In 2010 Brazil’s finance minister accused the developed countries of waging "war" against developing countries. Expansionary monetary policies to help the developed nations recover from the financial crisis were, he alleged, causing large flows of capital from rich countries into developing nations.
These inflows drove down interest rates in developing countries, reducing borrowing costs for their investors and governments — but also caused their exchange rates to strengthen, undermining their competitiveness, causing exports to fall and imports to rise. The rich countries were, he argued, trying to grow their economies at the expense of poorer nations.
Today things look different. The exchange rates of developing nations are weakening. Many commentators are asking whether emerging economies might be on the brink of a severe crisis, where large capital outflows could trigger dramatic currency collapse.
Such concerns are prompted by expectations of tighter monetary policy in the US. Higher interest rates in developed economies reduce the attractiveness of developing markets for global investors. It is feared that if just a portion of the trillions of dollars invested in emerging market bonds and equities were to shift hurriedly, the impact on the developing world would be dramatic and widespread.

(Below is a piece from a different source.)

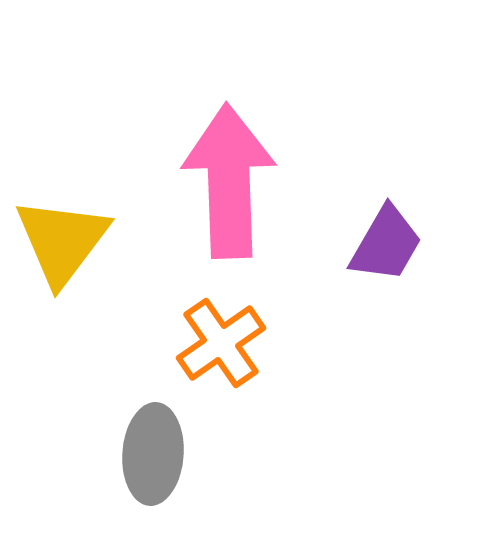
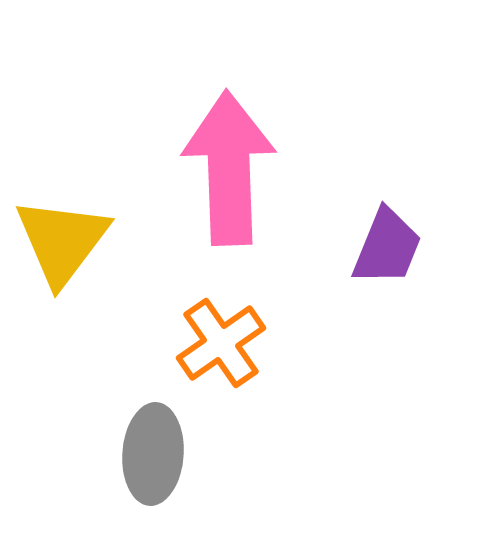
pink arrow: moved 13 px up
purple trapezoid: moved 1 px right, 3 px down; rotated 8 degrees counterclockwise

The most recent emerging market crisis was in Asia in 1997. It started in Thailand, but swiftly spread across Asia. When Russia defaulted on its debt in 1998 the crisis spread worldwide to all emerging markets, including South Africa, where the rand exchange rate fell 25%.
There are many examples of similar crises in the past. Most occurred when interest rates were rising in developed economies, which is why the prospect today of higher interest rates in the US is a matter of concern. Emerging market crises generally start in just one country, but spread like wildfire through its neighbours and even to developing economies. Emerging markets are vulnerable to this because international investors often view them through a single lens. Even though there may be country-specific circumstances when the crisis starts, investors quickly see all exposure to emerging markets as being equally risky. They withdraw even from stable economies whose circumstances differ from the country where the crisis began.
Such "contagion" is amplified because of the way much of the inflows into emerging market bond and equity markets is structured. It tends to take place through dedicated investment funds based in New York and London. These funds invest shareholders’ capital across emerging economies based on an index that weighs countries by the size of their markets.
If these investors experience large losses because of events in one country they may take fright and withdraw from the fund. To finance these withdrawals, funds must sell their holdings in all emerging markets, thus driving down asset prices and exchange rates everywhere. A problem in one developing country quickly becomes a problem for the whole sector.
What is the likelihood of this happening again in the near future? While there are grounds for concern, there are also strong factors mitigating against a general emerging market collapse. Firstly, it is not at all clear that the US economic recovery will be strong or sustained. Tightening of US monetary policy is likely to be cautious and gradual to prevent it from stalling. This will create the space for global capital flows to adjust.
Second, previous crises were worsened by overvalued and usually fixed exchange rates which became too costly to protect. This is not true today. The central banks in countries such as Brazil and South Africa have not backed overvalued exchange rates. In fact, they tried to prevent their exchange rates strengthening under the influence of the earlier large capital inflows. And currencies in many emerging economies have already weakened substantially, suggesting that part of the required adjustment has already occurred.
Nonetheless, it would be foolish to work on the assumption that "this time things will be different". Developing countries most at risk are those, such as South Africa, with large current account deficits. A net loss of foreign capital is not necessary for these currencies to come under pressure. It only requires a drop in future inflows such that we can no longer fund the foreign currency purchases needed to balance our national accounts.
The best way to insulate ourselves from this is to increase exports so as to reduce our dependence on foreign capital inflows. This is not happening because of production disruptions in major export sectors. There have been many calls in recent times for co-ordinated action among producers, unions and the government to get our mining production back on track.
This is now even more urgent because changing global realities threaten the foreign capital inflows on which we have become so dependent. There is little to protect the rand should global capital flows turn sharply against us.
By Gavin Keeton
Keeton is with the economics department at Rhodes University.